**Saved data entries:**
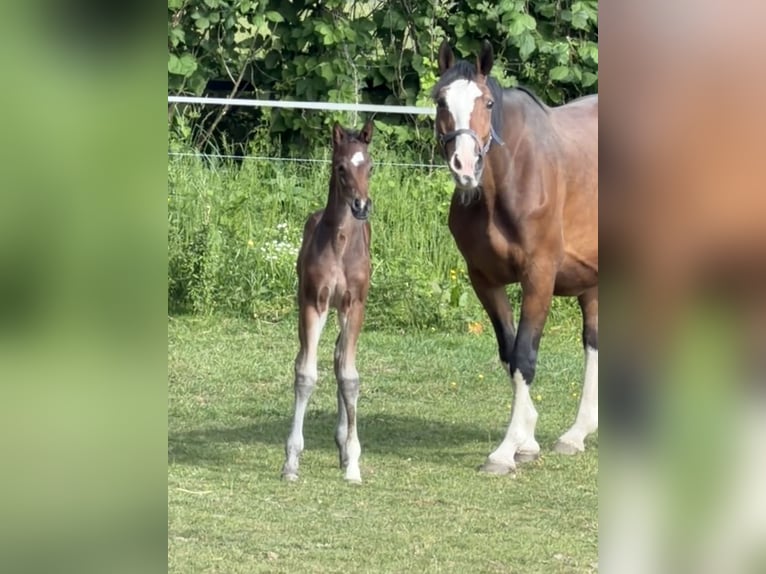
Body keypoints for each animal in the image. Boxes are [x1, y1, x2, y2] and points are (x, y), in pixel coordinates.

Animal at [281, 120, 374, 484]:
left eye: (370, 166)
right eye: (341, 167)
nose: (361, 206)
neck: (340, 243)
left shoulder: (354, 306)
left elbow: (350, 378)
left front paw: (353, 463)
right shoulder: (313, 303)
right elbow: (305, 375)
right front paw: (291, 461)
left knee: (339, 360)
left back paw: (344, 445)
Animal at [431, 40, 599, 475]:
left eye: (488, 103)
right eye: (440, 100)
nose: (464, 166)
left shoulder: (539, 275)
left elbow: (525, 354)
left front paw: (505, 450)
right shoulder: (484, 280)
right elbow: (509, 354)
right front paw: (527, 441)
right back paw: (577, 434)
...
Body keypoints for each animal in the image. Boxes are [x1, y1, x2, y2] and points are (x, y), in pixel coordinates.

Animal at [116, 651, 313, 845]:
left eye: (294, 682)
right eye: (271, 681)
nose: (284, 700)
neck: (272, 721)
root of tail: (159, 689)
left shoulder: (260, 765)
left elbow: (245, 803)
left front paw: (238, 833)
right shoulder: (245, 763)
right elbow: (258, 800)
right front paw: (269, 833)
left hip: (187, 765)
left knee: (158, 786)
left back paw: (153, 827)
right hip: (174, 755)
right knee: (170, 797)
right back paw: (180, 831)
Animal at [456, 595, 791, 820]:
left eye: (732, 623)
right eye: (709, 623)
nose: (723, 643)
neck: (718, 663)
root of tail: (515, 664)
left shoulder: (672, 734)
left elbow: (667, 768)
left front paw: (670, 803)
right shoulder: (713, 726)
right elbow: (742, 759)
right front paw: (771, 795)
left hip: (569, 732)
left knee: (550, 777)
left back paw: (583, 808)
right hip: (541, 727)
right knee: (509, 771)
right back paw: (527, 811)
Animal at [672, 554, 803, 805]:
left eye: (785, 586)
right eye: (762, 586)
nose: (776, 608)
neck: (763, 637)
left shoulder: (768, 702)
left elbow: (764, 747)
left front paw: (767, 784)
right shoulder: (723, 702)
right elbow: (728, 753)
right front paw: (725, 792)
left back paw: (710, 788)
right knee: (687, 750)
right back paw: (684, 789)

**What to do:**
The required output is the stretch of entries above from the line containing "root of tail: (159, 689)" through the line containing "right back paw: (684, 789)", reproduced exactly.

**Response:**
root of tail: (159, 689)
left shoulder: (260, 765)
left elbow: (245, 803)
left front paw: (238, 833)
right shoulder: (245, 763)
right elbow: (258, 800)
right front paw: (269, 833)
left hip: (187, 765)
left knee: (158, 786)
left back paw: (153, 827)
right hip: (174, 755)
right knee: (170, 797)
right back paw: (180, 831)
Animal at [456, 595, 791, 820]:
left eye: (732, 623)
right eye: (709, 623)
nose: (723, 643)
neck: (718, 663)
root of tail: (515, 664)
left shoulder: (672, 734)
left elbow: (667, 768)
left front paw: (670, 803)
right shoulder: (713, 726)
right elbow: (742, 759)
right front paw: (771, 795)
left hip: (569, 732)
left knee: (550, 777)
left back paw: (583, 808)
right hip: (541, 727)
right knee: (509, 771)
right back paw: (527, 811)
Animal at [672, 554, 803, 805]:
left eye: (785, 586)
right eye: (762, 586)
nose: (776, 608)
neck: (763, 637)
left shoulder: (768, 702)
left elbow: (764, 747)
left front paw: (767, 784)
right shoulder: (723, 702)
right elbow: (728, 753)
right front paw: (725, 792)
left back paw: (710, 788)
right knee: (687, 750)
right back paw: (684, 789)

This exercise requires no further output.